→ **Objective**: Return every row below line for line without changing a word, and leave the pictures out.

--- Working data ---

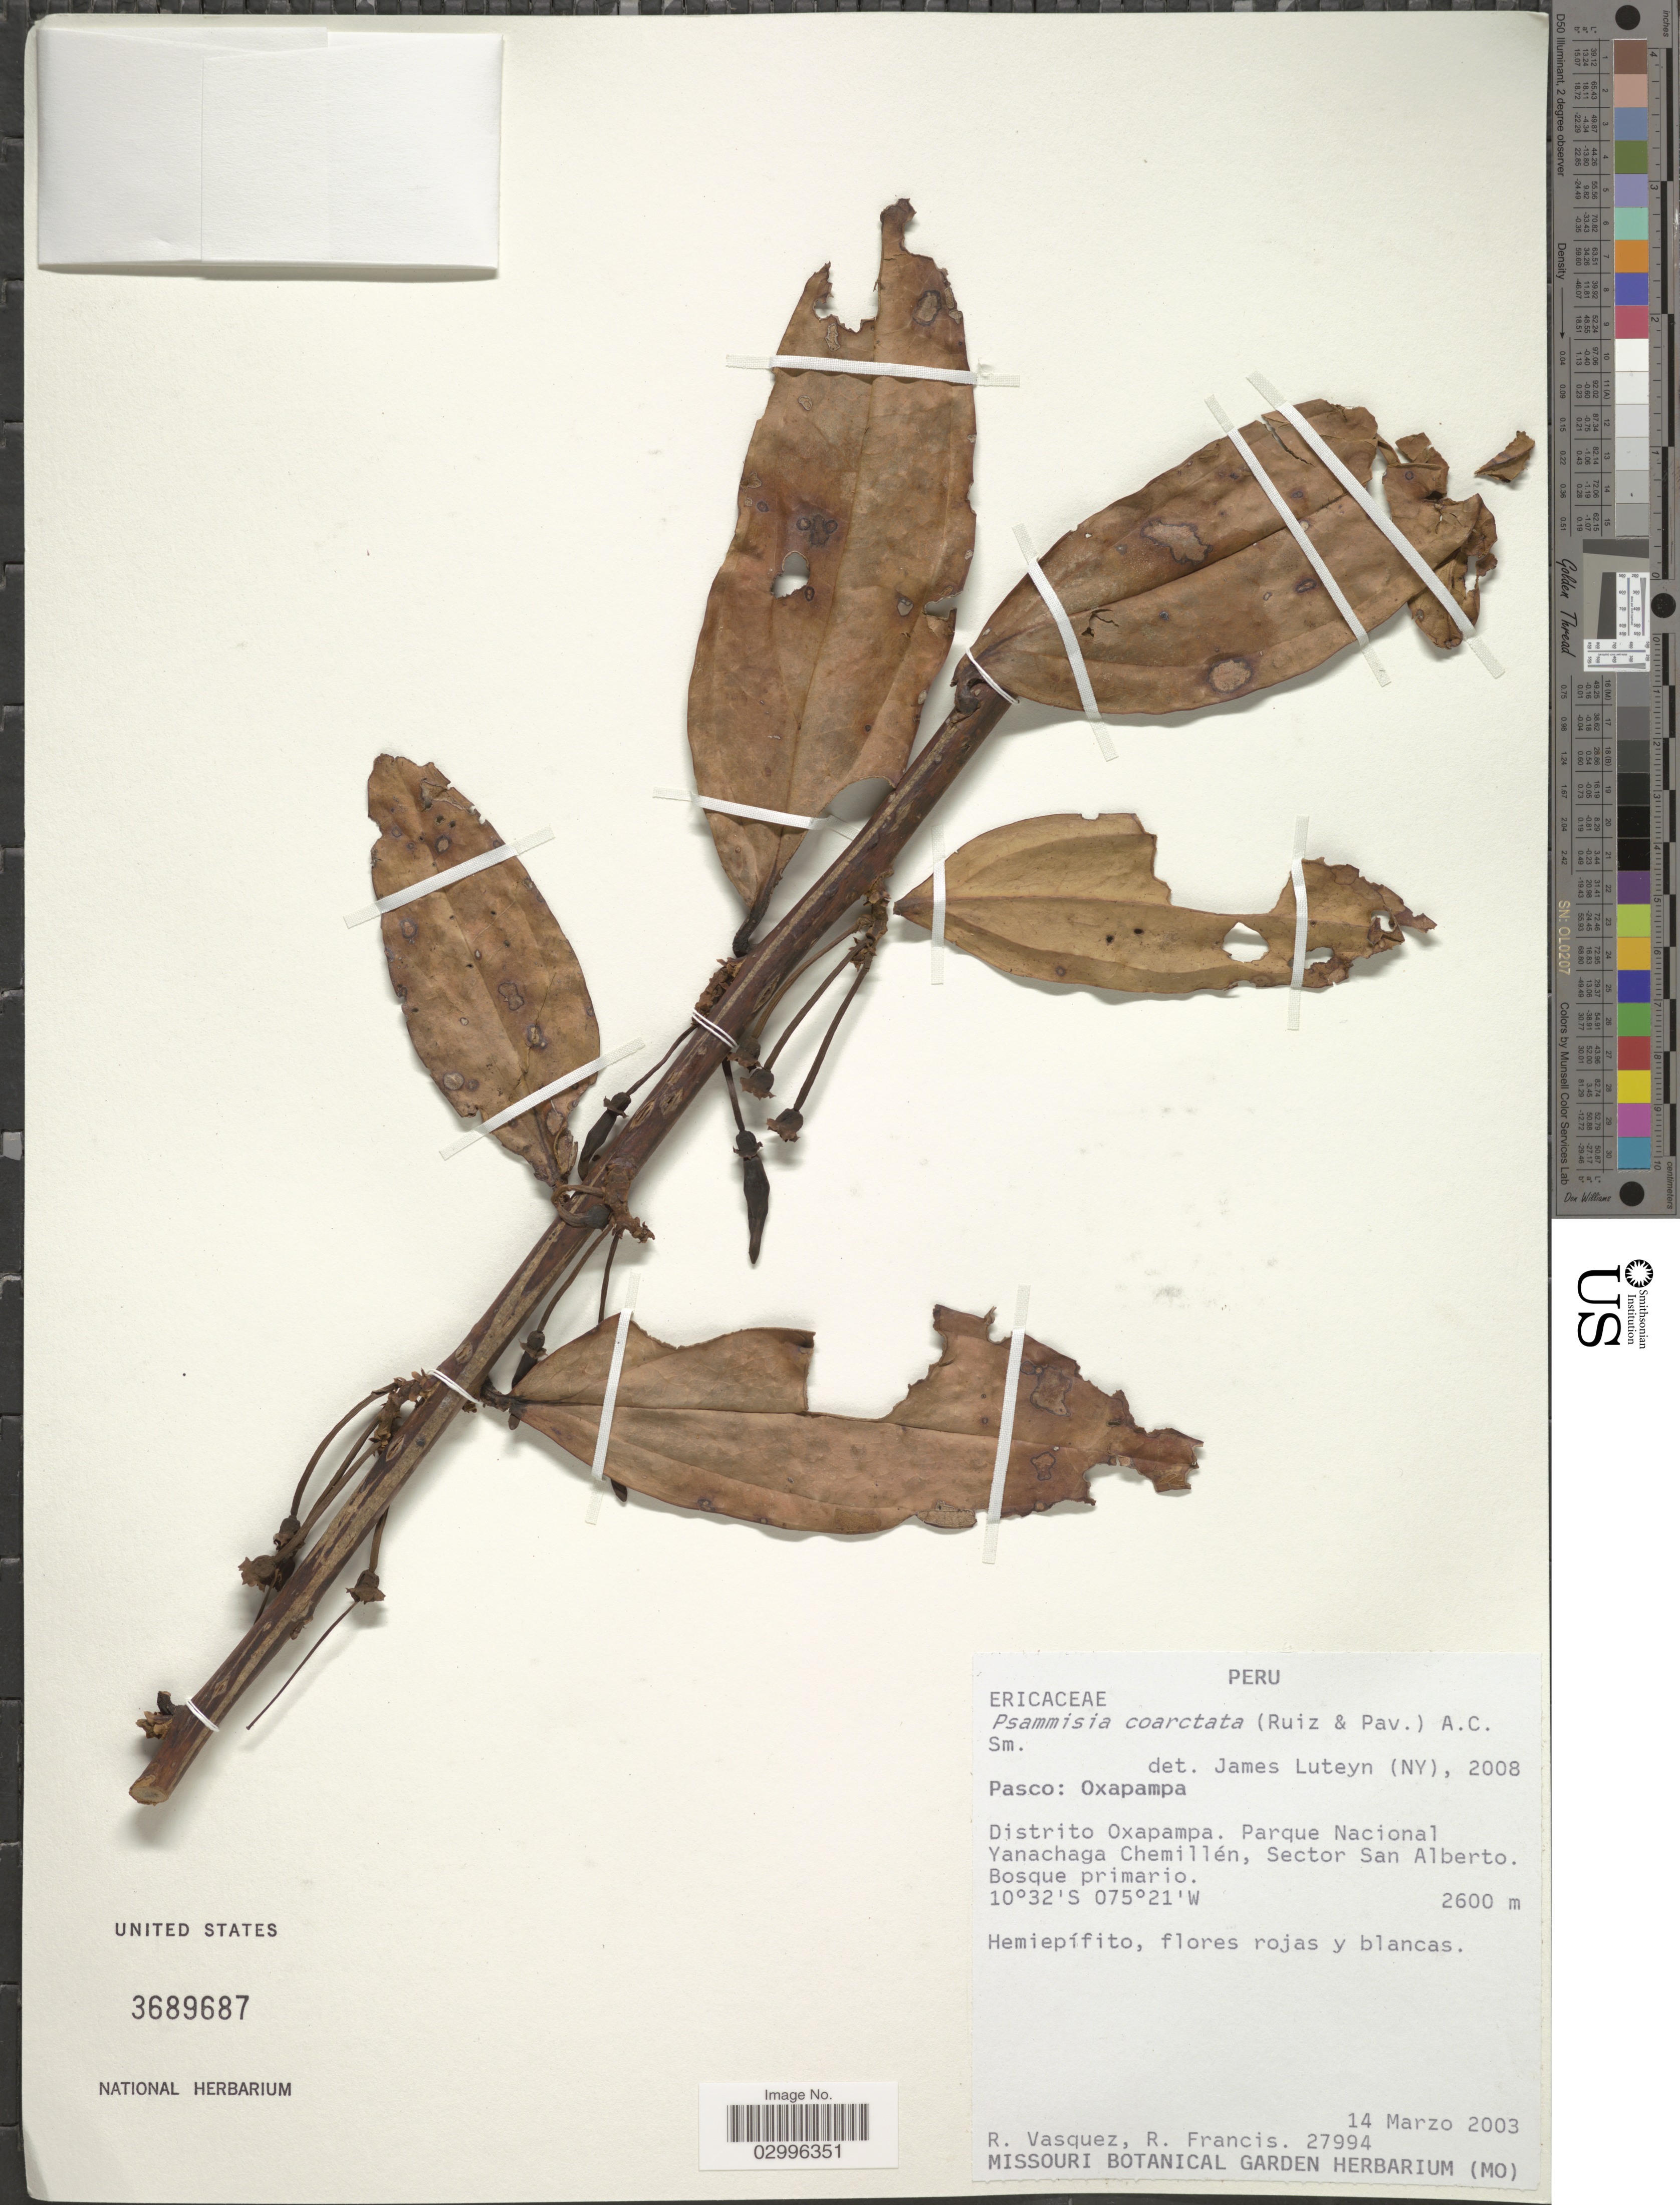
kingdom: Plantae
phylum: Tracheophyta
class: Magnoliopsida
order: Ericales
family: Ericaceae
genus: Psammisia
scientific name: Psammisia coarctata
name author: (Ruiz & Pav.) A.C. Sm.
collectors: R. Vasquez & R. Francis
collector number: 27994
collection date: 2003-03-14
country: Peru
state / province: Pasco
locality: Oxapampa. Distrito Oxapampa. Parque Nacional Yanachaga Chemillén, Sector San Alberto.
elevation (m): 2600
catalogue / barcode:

---

→ **The answer**:
kingdom: Plantae
phylum: Tracheophyta
class: Magnoliopsida
order: Ericales
family: Ericaceae
genus: Psammisia
scientific name: Psammisia coarctata
name author: (Ruiz & Pav.) A.C. Sm.
collectors: R. Vasquez & R. Francis
collector number: 27994
collection date: 2003-03-14
country: Peru
state / province: Pasco
locality: Oxapampa. Distrito Oxapampa. Parque Nacional Yanachaga Chemillén, Sector San Alberto.
elevation (m): 2600
catalogue / barcode:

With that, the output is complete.